There are some who believe that in a case like this, the onus is on the reader to divine contextual interpretation from the cards–that the reader must somehow know or intuit everything about the situation that Susan hasn’t shared. I am not one of those people. Yes, if need be, I can read between the lines and try to understand what a querent hasn’t told me, but I hate having to do that and I think that such guesswork is always less accurate than getting the information straight from the horse’s mouth. For me, context is king.****
So yes, a well-thought-out question is always a bonus, especially because it tends to mean that a querent has taken some time to reflect on his or her situation before coming to me for a reading. But the question alone is not enough, and in my personal Tarot practice it’s not nearly as important as the background information that accompanies that question. Some of the most successful readings I’ve performed were ones where the querent didn’t even bother to ask a specific question at all, but instead provided me with detailed information that allowed me to perform a general overview of whatever the situation was.
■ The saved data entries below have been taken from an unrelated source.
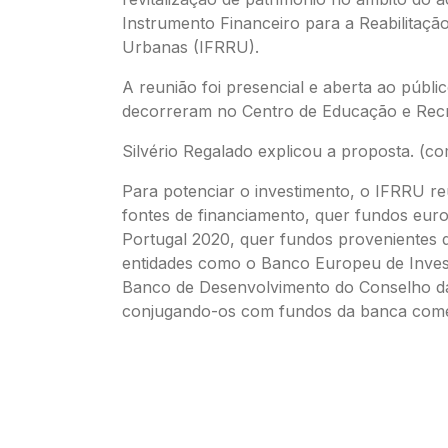
Instrumento Financeiro para a Reabilitação
Urbanas (IFRRU).
A reunião foi presencial e aberta ao públi
decorreram no Centro de Educação e Recre
Silvério Regalado explicou a proposta. (co
Para potenciar o investimento, o IFRRU re
fontes de financiamento, quer fundos eur
Portugal 2020, quer fundos provenientes 
entidades como o Banco Europeu de Inves
Banco de Desenvolvimento do Conselho d
conjugando-os com fundos da banca come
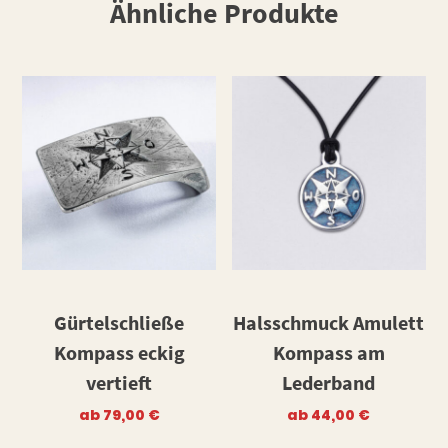
Ähnliche Produkte
Gürtelschließe
Halsschmuck Amulett
Kompass eckig
Kompass am
vertieft
Lederband
ab
79,00
€
ab
44,00
€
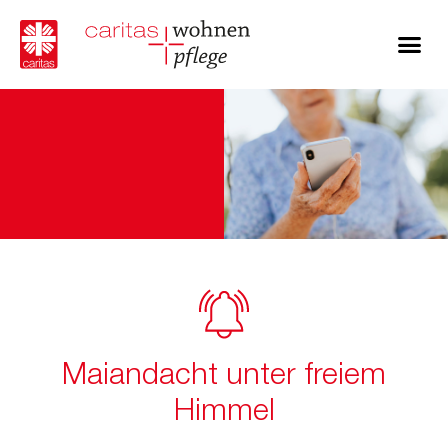
Maiandacht unter freiem
Himmel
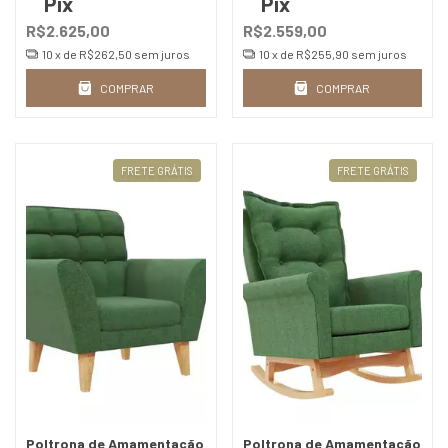
Pix
Pix
R$2.625,00
R$2.559,00
10
x de
R$262,50
sem juros
10
x de
R$255,90
sem juros
COMPRAR
COMPRAR
FRETE GRÁTIS
FRETE GRÁTIS
Poltrona de Amamentação
Poltrona de Amamentação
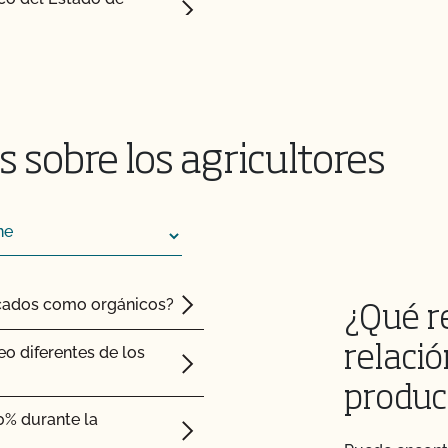
 sobre los agricultores
ficados como orgánicos?
¿Qué r
eo diferentes de los
relació
produc
0% durante la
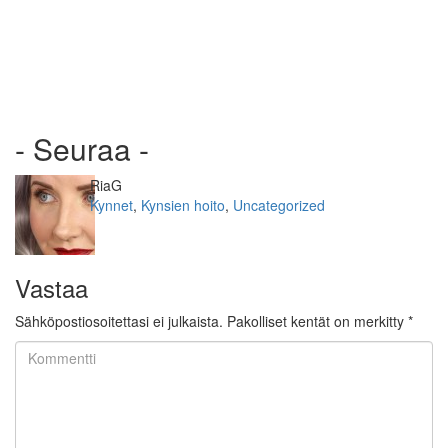
- Seuraa -
Kirjoittaja
RiaG
Kategoriat
Kynnet
,
Kynsien hoito
,
Uncategorized
Vastaa
Sähköpostiosoitettasi ei julkaista.
Pakolliset kentät on merkitty
*
Kommentti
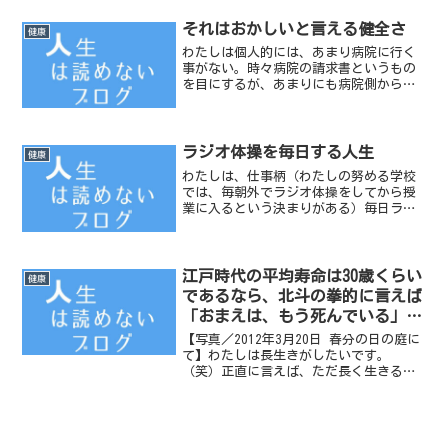
それはおかしいと言える健全さ
健康
わたしは個人的には、あまり病院に行く
事がない。時々病院の請求書というもの
を目にするが、あまりにも病院側から見
た請求書である。
ラジオ体操を毎日する人生
健康
わたしは、仕事柄（わたしの努める学校
では、毎朝外でラジオ体操をしてから授
業に入るという決まりがある）毎日ラジ
オ体操をしている。
江戸時代の平均寿命は30歳くらい
健康
であるなら、北斗の拳的に言えば
「おまえは、もう死んでいる」と
なるわたし
【写真／2012年3月20日 春分の日の庭に
て】わたしは長生きがしたいです。
（笑）正直に言えば、ただ長く生きるだ
けでなく、健康で家族とともに長生きが
したいということです。かなり欲張りな
注文なので、たぶん地獄におちるでしょ
う。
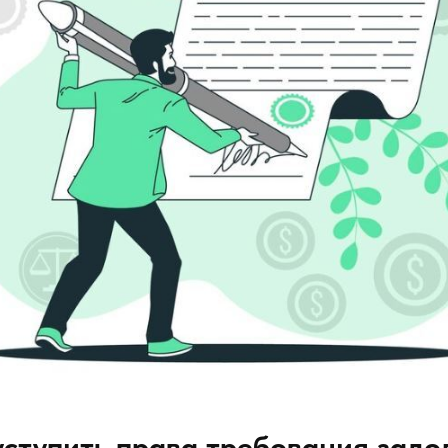
ступить права требования зад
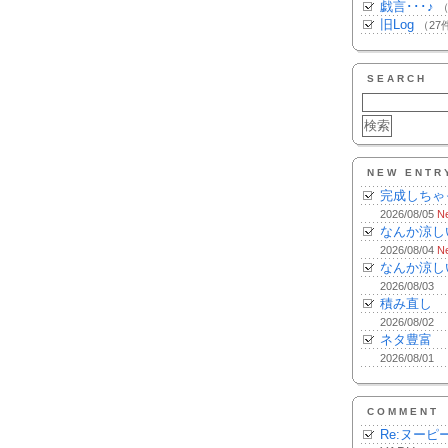
戯言･･･♪
（
旧Log
（27
SEARCH
NEW ENTR
完成しちゃ
2026/08/05
N
なんか涼し
2026/08/04
N
なんか涼し
2026/08/03
積み直し
2026/08/02
ネタ豊富
2026/08/01
COMMENT
Re:ヌーピ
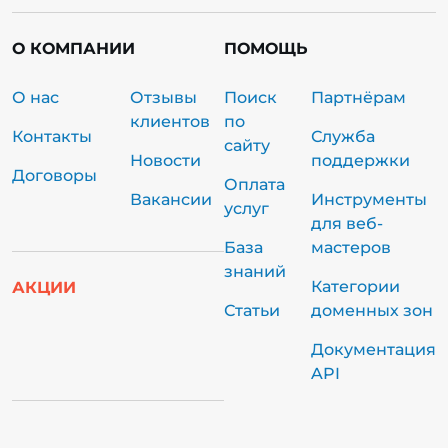
О КОМПАНИИ
ПОМОЩЬ
О нас
Отзывы
Поиск
Партнёрам
клиентов
по
Контакты
Служба
сайту
Новости
поддержки
Договоры
Оплата
Вакансии
Инструменты
услуг
для веб-
База
мастеров
знаний
Категории
АКЦИИ
Статьи
доменных зон
Документация
API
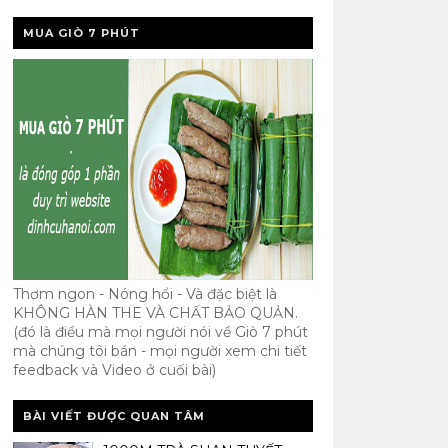
MUA GIÒ 7 PHÚT
Thơm ngon - Nóng hổi - Và đặc biệt là
KHÔNG HÀN THE VÀ CHẤT BẢO QUẢN.
(đó là điều mà mọi người nói về Giò 7 phút
mà chúng tôi bán - mọi người xem chi tiết
feedback và Video ở cuối bài)
BÀI VIẾT ĐƯỢC QUAN TÂM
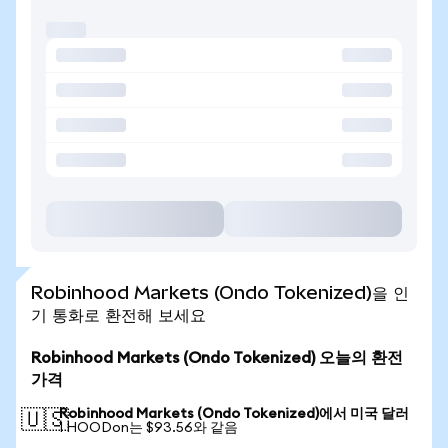
Robinhood Markets (Ondo Tokenized)을 인
기 통화로 환전해 보세요
Robinhood Markets (Ondo Tokenized) 오늘의 환전
가격
Robinhood Markets (Ondo Tokenized)에서 미국 달러
🇺🇸
1 HOODon는 $93.56와 같음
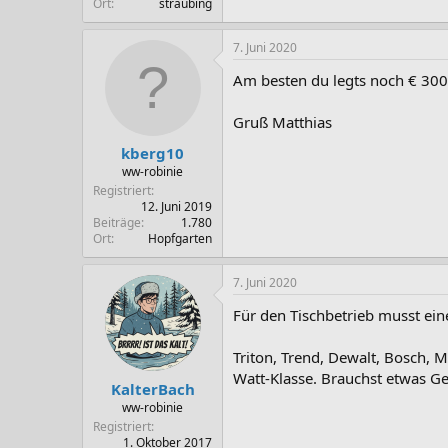
Ort
straubing
7. Juni 2020
Am besten du legts noch € 300,
Gruß Matthias
kberg10
ww-robinie
Registriert
12. Juni 2019
Beiträge
1.780
Ort
Hopfgarten
7. Juni 2020
Für den Tischbetrieb musst eine
Triton, Trend, Dewalt, Bosch, M
Watt-Klasse. Brauchst etwas G
KalterBach
ww-robinie
Registriert
1. Oktober 2017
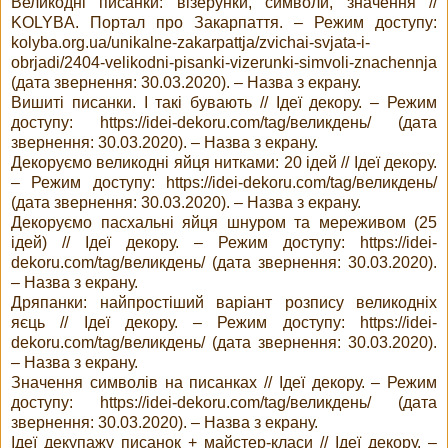
Великодні писанки: візерунки, символи, значення //
KOLYBA. Портал про Закарпаття. – Режим доступу:
kolyba.org.ua/unikalne-zakarpattja/zvichai-svjata-i-
obrjadi/2404-velikodni-pisanki-vizerunki-simvoli-znachennja
(дата звернення: 30.03.2020). – Назва з екрану.
Вишиті писанки. І такі бувають // Ідеї декору. – Режим
доступу: https://idei-dekoru.com/tag/великдень/ (дата
звернення: 30.03.2020). – Назва з екрану.
Декоруємо великодні яйця нитками: 20 ідей // Ідеї декору.
– Режим доступу: https://idei-dekoru.com/tag/великдень/
(дата звернення: 30.03.2020). – Назва з екрану.
Декоруємо пасхальні яйця шнуром та мереживом (25
ідей) // Ідеї декору. – Режим доступу: https://idei-
dekoru.com/tag/великдень/ (дата звернення: 30.03.2020).
– Назва з екрану.
Дряпанки: найпростіший варіант розпису великодніх
яєць // Ідеї декору. – Режим доступу: https://idei-
dekoru.com/tag/великдень/ (дата звернення: 30.03.2020).
– Назва з екрану.
Значення символів на писанках // Ідеї декору. – Режим
доступу: https://idei-dekoru.com/tag/великдень/ (дата
звернення: 30.03.2020). – Назва з екрану.
Ідеї декупажу писанок + майстер-класи // Ідеї декору. –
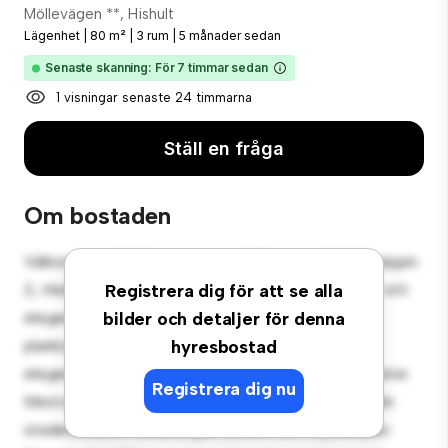
Möllevägen **, Hishult
Lägenhet
|
80 m²
|
3 rum
|
5 månader sedan
Senaste skanning: För 7 timmar sedan
1 visningar senaste 24 timmarna
Ställ en fråga
Om bostaden
Välkommen till ditt nya urbana tillflyktsort på Möllevägen
2, Hishult! Denna moderna 3-rumslägenhet erbjuder ett
Registrera dig för att se alla
elegant och mysigt vardagsrum. Den öppna
bilder och detaljer för denna
planlösningen är perfekt för underhållning, och det
hyresbostad
eleganta köket är utrustat med förstklassiga apparater.
Registrera dig nu
Med sitt utmärkta läge ligger du bara några steg från
stadens bästa restauranger, butiker och nöjesställen.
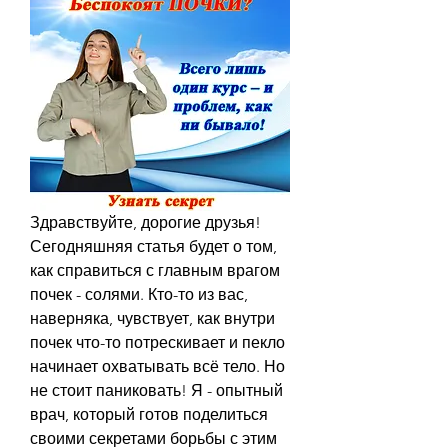
Здравствуйте, дорогие друзья! 
Сегодняшняя статья будет о том, 
как справиться с главным врагом 
почек - солями. Кто-то из вас, 
наверняка, чувствует, как внутри 
почек что-то потрескивает и пекло 
начинает охватывать всё тело. Но 
не стоит паниковать! Я - опытный 
врач, который готов поделиться 
своими секретами борьбы с этим 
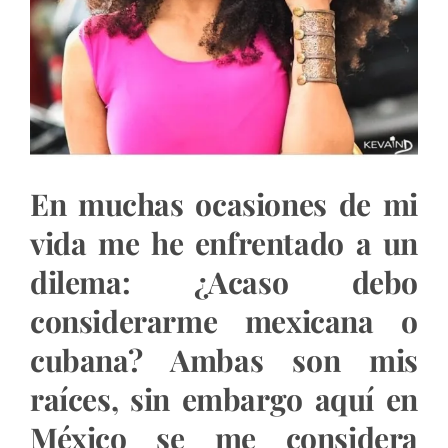
En muchas ocasiones de mi
vida me he enfrentado a un
dilema: ¿Acaso debo
considerarme mexicana o
cubana? Ambas son mis
raíces, sin embargo aquí en
México se me considera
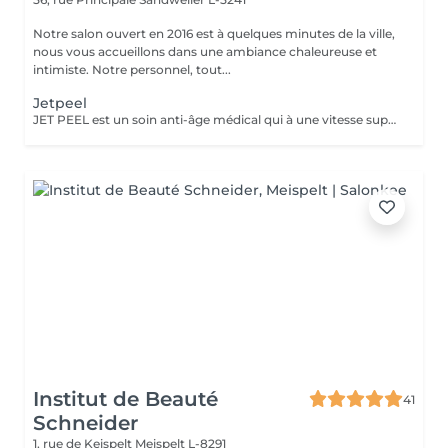
Notre salon ouvert en 2016 est à quelques minutes de la ville,
nous vous accueillons dans une ambiance chaleureuse et
intimiste. Notre personnel, tout...
Jetpeel
JET PEEL est un soin anti-âge médical qui à une vitesse supersonique et sans contact avec la peau fera pénétrer des principes actifs ciblés dans les couches profondes de la peau. Comblement, volumisation, hydratation profonde, oxygénation des tissus, atténuation de plis, rides Dès une séance on voit le résultat. RECOMMANDE EN CURE POUR UN RESULTAT OPTIMAL
Institut de Beauté
41
Schneider
1, rue de Keispelt
Meispelt L-8291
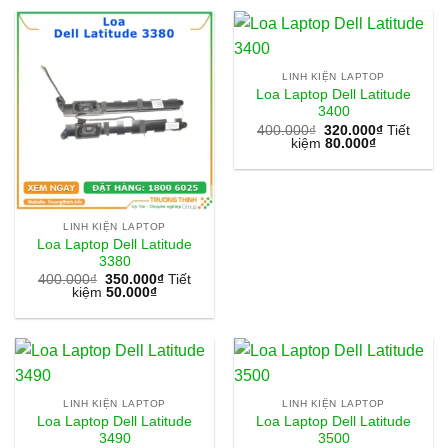
LINH KIỆN LAPTOP
Loa Laptop Dell Latitude
3400
400.000
₫
320.000
₫
Tiết
kiệm
80.000
₫
LINH KIỆN LAPTOP
Loa Laptop Dell Latitude
3380
400.000
₫
350.000
₫
Tiết
kiệm
50.000
₫
LINH KIỆN LAPTOP
LINH KIỆN LAPTOP
Loa Laptop Dell Latitude
Loa Laptop Dell Latitude
3490
3500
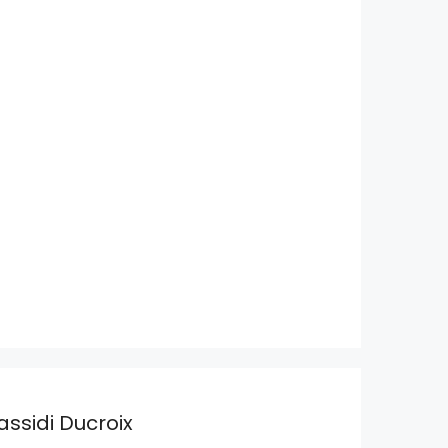
assidi Ducroix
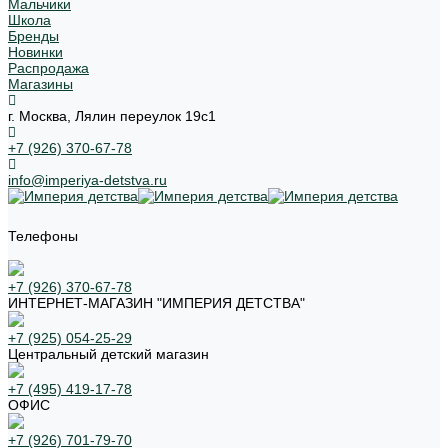
Мальчики
Школа
Бренды
Новинки
Распродажа
Магазины
г. Москва, Лялин переулок 19с1
+7 (926) 370-67-78
info@imperiya-detstva.ru
Телефоны
+7 (926) 370-67-78
ИНТЕРНЕТ-МАГАЗИН "ИМПЕРИЯ ДЕТСТВА"
+7 (925) 054-25-29
Центральный детский магазин
+7 (495) 419-17-78
ОФИС
+7 (926) 701-79-70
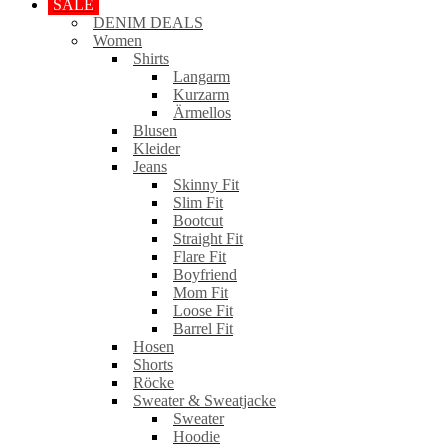
SALE
DENIM DEALS
Women
Shirts
Langarm
Kurzarm
Ärmellos
Blusen
Kleider
Jeans
Skinny Fit
Slim Fit
Bootcut
Straight Fit
Flare Fit
Boyfriend
Mom Fit
Loose Fit
Barrel Fit
Hosen
Shorts
Röcke
Sweater & Sweatjacke
Sweater
Hoodie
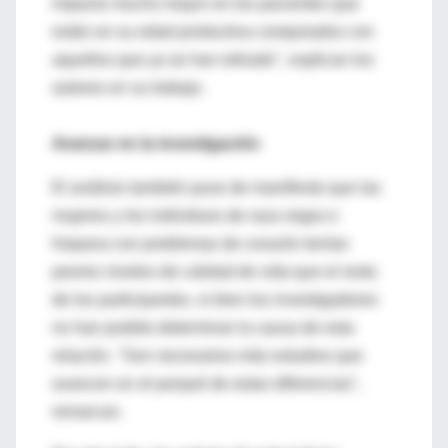
impacto mucho mayor en los pacientes que
están en su edad productiva comparados con
aquellos que ya se han retirado", explican los
autores en su trabajo.
Avanzar en la investigación
El análisis también puso de manifiesto que las
mujeres y los individuos de raza negra o
hispana con problemas de corazón tenían
peores niveles de calidad de vida que el resto
de los participantes, si bien los investigadores
no han podido determinar la causa de esta
relación. "Son necesarios más estudios que
avancen en el porqué de estas diferencias",
remarcan.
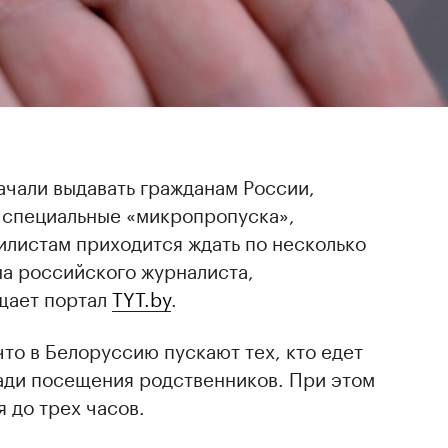
ачали выдавать гражданам России,
 специальные «микропропуска»,
илистам приходится ждать по несколько
на российского журналиста,
щает портал
TYT.by
.
что в Белоруссию пускают тех, кто едет
ради посещения родственников. При этом
 до трех часов.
A question is a good starting point in a Tarot reading, but it’s not everything. A good question with nothing else may well lead to a crappy reading, and a half-baked question accompanied by a boatload of background information can result in something beautiful and insightful. But this idea that “Tarot is all about asking the right question”? In my opinion, it’s a myth.
*As opposed to, say, “You will be married on the eleventh of June, 2019, to a man whose last name starts with the letter Q. You will be wearing a cream-colored gown with cap sleeves and pearls on the bodice, and your mother-in-law will wear a blue cloche hat.”
**Different readers have different perspectives on this, and the question largely boils down to whether or not a Tarot reader is psychically able to divine information not previously known to him/her. People who believe this is possible seem to be much more comfortable with this sort of question-without-context scenario. I, personally, am not psychic and make no claim to be. Asking me to read for someone without knowing anything about their situation is like turning off all of the lights in the kitchen and asking me to butcher a side of beef. I might be able to do it, but it’ll be a slow, painstaking process, and there’s a good chance I’ll slip at some point and end up causing harm. And regardless, the end product is not going to be nearly as clean as if I had been working with the lights on in the first place.
***By the way, for anyone wondering, I actually did shuffle a deck and draw these three cards.
****Boy, that really is far too many asterisks in a row. It’s aesthetically unappealing. But until I learn how to do superscript in my posts, it’ll have to suffice. Anyways, this phrase is key not only to my Tarot practice, but also to the way I interpret the world around me. I used to tutor middle schoolers in literary analysis, and I hammered this idea into their poor pre-adolescent brains. Context is king. Always work with the information you’re given before you proceed to your own ideas, because the nature of the latter should be reflective of the nature of the former.